INSTRUCTIONS TO FOLLOW:
Write out the text in the material below word for word, keeping each line as it is, and leave the pictures out.

RECORDS TO PROCESS:
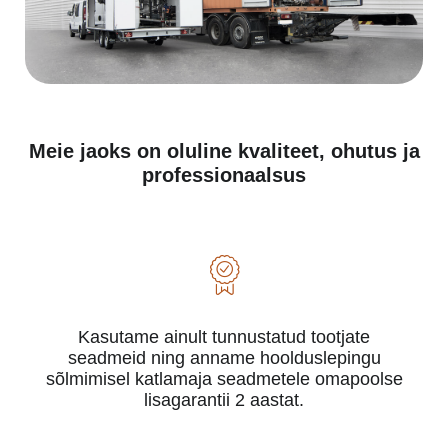
Meie jaoks on oluline kvaliteet, ohutus ja
professionaalsus
Kasutame ainult tunnustatud tootjate
seadmeid ning anname hoolduslepingu
sõlmimisel katlamaja seadmetele omapoolse
lisagarantii 2 aastat.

COMPLETED EXERCISE:
Meie jaoks on oluline kvaliteet, ohutus ja
professionaalsus
Kasutame ainult tunnustatud tootjate
seadmeid ning anname hoolduslepingu
sõlmimisel katlamaja seadmetele omapoolse
lisagarantii 2 aastat.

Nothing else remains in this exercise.